With most nickel-cadmium cells, the 10-hour rate should not be exceeded in constant-current
charging. Fourteen hours charging at this rate will fully charge the cell. Constant-voltage
charging, which is also acceptable, results in a higher initial charging rate. At
the start of charge the current may greatly exceed the 10-hour rate, but the charging
circuit must be designed so that 10-hour current (or less) flows toward the end
of charge.
The battery can be trickle-charged or floated. For maximum performance in situations
of continuous overcharge, with occasional interruptions, the current should not
exceed the 30-hour rate.
These cells will also stand extended overcharge at rates considerably higher
than those recommended for floating. Although charging at the maximum rate (10 hours)
is normally expected to be completed in 14 hours, cells will not be damaged by occasional
charging at this rate even for several weeks. Continuous overcharging at higher-than-necessary
rates accelerates general degradation of the cell but complete or sudden destruction
will not result unless the 0-hour rate is exceeded.
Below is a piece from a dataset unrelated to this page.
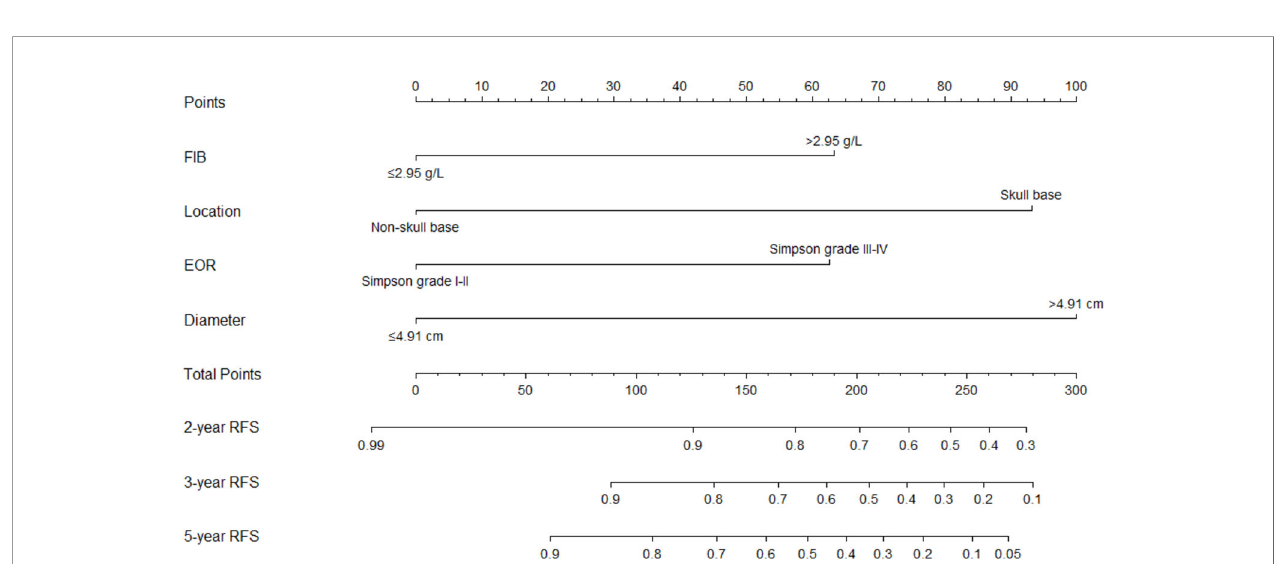
FIGURE 5 | The nomogram for predicting 2-, 3-, and 5-year recurrence-free survival rate of a typical meningioma patients. FIB, fi brinogen; EOR, extent of resection; RFS, recurrence-free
A typical, yet simple, charging circuit is shown in Fig. 6. Values of charging
current for button and cylindrical cells range from 5 to 150 ma., depending on cell
size, for a 14-hour charge.
When used in an appropriate application where true advantage can be taken of
their simplicity and rechargeability, sealed nickel-cadmium batteries can make possible
new battery-operated devices which would otherwise be completely uneconomical.
Conclusion
Is the present multiplicity of batteries worthwhile? Has there been any real
progress? The answer is an unqualified "yes." New battery systems supplement existing
batteries. They improve the operation of many present devices, make possible new
uses, and offer the consumer new choices so that he can obtain the best battery
buy for his particular device and operating requirements.
Battery and portable-power research and development continue unabated. Future
years will bring still better primary and rechargeable batteries and probably fuel
cells and thermo-electric generators as well. Thus more new devices will be able
to operate electrically without being tied to a power line.